November 10, 2010 Taxation in UK

UK FlagThe International Monetary Fund has concluded its annual assessment of the UK economy and fiscal plans, largely approving the Government’s changes to the tax system, economic policies and handling of the effects stemming from the financial crisis.

According to a new International Monetary Fund (IMF) assessment after six consecutive quarters of economic contractions and fiscal instability, the UK has begun to shows signs of a supported, balanced and sustainable recovery. This conclusion was drawn by the IMF Executive Board in its latest annual economic assessment of the country, released on November 9th.

From mid-2009 to mid-2010 the UK’s overall budget deficit reached 11 percent of GDP, one of the highest in the world, according to the IMF. However, the Government’s effective use of tax policy and spending cut-backs is expected to reduce the budget deficit to an acceptable level by 2015. The reduction has been supported by the Bank of England’s (BoE) decision to maintain the national interest rate at near-zero levels, carryout asset repurchases to boost market confidence, ease corporate credit supplies, improve financial stability and household net wealth. The perceived positive actions have led the IMF to project GDP growth levels of 1.7 percent for 2010 and 2 percent for 2011.

Among other achievements, the IMF report praised the Government’s of tax and expenditure measures in tackling the deficit problem. It was conceded that lowering tax rates would have boosted short-term economic growth, but the currently instated levels are more appropriate for ensuring sustainable long-term growth. In the face of the economic recovery, the UK was warned against becoming complacent in its policy actions and plans, with the IMF suggesting that temporary tax measures be made ready in the case of a sudden and unexpected economic downturn. Specifically, bank-levies, the Valued Added Tax (VAT) rate and the capital gains tax levy should be decreased if the economy shows signs of a significant and sudden slow-down.
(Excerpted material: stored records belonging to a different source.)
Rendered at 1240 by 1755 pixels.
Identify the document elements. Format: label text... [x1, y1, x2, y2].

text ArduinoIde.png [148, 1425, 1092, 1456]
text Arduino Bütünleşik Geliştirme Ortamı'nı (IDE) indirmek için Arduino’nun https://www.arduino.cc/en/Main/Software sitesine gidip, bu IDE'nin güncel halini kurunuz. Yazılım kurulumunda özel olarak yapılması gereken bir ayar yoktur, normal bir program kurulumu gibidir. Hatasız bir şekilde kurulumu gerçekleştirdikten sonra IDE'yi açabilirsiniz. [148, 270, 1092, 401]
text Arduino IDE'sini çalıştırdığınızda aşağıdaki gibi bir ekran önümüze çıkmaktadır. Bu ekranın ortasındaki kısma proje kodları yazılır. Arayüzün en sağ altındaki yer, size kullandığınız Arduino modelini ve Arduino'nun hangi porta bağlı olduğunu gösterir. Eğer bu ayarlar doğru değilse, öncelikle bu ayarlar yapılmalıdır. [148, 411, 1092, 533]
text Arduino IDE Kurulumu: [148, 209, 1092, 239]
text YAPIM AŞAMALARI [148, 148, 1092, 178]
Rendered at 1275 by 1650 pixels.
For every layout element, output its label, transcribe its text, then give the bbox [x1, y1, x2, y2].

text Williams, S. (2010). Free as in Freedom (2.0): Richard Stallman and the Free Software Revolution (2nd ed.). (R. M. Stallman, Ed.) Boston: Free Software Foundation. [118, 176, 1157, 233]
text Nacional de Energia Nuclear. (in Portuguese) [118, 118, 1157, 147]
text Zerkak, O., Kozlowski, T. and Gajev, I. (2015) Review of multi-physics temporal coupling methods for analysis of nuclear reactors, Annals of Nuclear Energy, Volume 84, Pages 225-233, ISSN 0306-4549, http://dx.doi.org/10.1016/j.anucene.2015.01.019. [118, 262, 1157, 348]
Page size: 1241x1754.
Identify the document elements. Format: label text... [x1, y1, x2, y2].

The IMF report noted that the UK economy’s current output levels are up to 3.9 percent below the country’s theoretical capacity. Any sudden improvement of the productivity figure could send destabilizing shocks throughout the entire economy. The IMF has suggested that the UK be prepared to readily implement an increased national interest rate or raised tax rates, in order to cap any unsustainable growth.